EXTRACT TO READ =

A spokeswoman tried to temper the bad news by saying the second quarter traditionally faces its toughest comparisons due to past boosts from games and Teeny Beanies promotions. Still, executives conceded that Wendy's International and Burger King Corp. have eaten at McDonald's market share with new products and strong sales.

'Quality, service and cleanliness'
"If we can bring up [quality, service and cleanliness], we can bring a lot of [consumers] back," Mr. Paull said.

He said among key initiatives in the works are to increase the fast-food chain's New Tastes Menu and food-based advertising; a possible second-half national rollout of the Mickey D's Dollar Menu now being tested in the Northeast; installing double drive-thrus and remote order-takers; and extending restaurant hours.

Judging from the numerous questions from analysts about when and how the company will improve sales, Wall Street is getting impatient.

Asking for time
McDonald's executives asked for time for the service and marketing efforts to affect sales.

"Achieving this standard with every store and every customer will take time," Mr. Paull said. "We expect to be better than the first six months. The full effect [of quality, service and cleanliness efforts] won't show in 2003, but we expect it to begin in 2004."

Until then, management said the company is working to improve sales through more consistent marketing and more advertising as it searches for a global and a national marketing chief.

The company's national advertising franchisee committee today is voting on whether to increase the ad budget for 2003.

WHAT IS ASKED =
• 1. Decide whether each statement below agrees with the McDonald's article, answering yes or no and quoting the words of the article that settle it. (a) Executives admitted that Wendy's International and Burger King Corp. have taken some of McDonald's market share. (b) The Mickey D's Dollar Menu is already offered nationwide. (c) Mr. Paull expects the full effect of the quality, service and cleanliness efforts to show in 2003.
• 2. Print the McDonald's article from "Until then, management" up to and including "national marketing chief.", keeping its wording unchanged.

(Stored items)
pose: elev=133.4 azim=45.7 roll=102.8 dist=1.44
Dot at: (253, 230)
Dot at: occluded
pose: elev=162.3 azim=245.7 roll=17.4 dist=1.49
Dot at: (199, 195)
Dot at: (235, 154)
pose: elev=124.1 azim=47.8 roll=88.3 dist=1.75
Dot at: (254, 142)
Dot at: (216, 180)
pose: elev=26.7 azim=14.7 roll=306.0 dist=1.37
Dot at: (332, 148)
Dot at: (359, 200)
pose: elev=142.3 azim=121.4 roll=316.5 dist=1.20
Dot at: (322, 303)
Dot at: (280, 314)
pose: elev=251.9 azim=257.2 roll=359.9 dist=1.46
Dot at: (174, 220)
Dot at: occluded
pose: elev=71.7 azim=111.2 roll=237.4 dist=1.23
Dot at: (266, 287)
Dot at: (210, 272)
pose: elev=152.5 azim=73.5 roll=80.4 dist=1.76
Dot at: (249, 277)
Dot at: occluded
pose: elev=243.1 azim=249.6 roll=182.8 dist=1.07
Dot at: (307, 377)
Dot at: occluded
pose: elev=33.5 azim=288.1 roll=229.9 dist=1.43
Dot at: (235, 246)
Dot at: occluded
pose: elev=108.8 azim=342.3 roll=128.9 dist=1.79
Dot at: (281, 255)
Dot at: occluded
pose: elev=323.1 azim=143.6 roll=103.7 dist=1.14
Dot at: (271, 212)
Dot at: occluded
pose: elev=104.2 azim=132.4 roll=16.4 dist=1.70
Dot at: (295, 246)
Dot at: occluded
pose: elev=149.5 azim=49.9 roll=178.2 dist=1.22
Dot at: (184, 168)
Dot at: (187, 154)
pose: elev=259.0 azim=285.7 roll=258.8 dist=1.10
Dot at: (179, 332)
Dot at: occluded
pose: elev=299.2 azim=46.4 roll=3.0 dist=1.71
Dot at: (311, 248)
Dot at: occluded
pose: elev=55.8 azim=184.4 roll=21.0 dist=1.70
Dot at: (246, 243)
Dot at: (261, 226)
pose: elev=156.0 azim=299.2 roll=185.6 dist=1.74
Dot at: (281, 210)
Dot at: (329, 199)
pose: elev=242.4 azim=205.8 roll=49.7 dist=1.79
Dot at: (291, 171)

ANSWERS GIVEN =
• 1.
(a) Yes: "executives conceded that Wendy's International and Burger King Corp. have eaten at McDonald's market share with new products and strong sales."
(b) No: "a possible second-half national rollout of the Mickey D's Dollar Menu now being tested in the Northeast"
(c) No: "The full effect [of quality, service and cleanliness efforts] won't show in 2003, but we expect it to begin in 2004."

• 2.
Until then, management said the company is working to improve sales through more consistent marketing and more advertising as it searches for a global and a national marketing chief.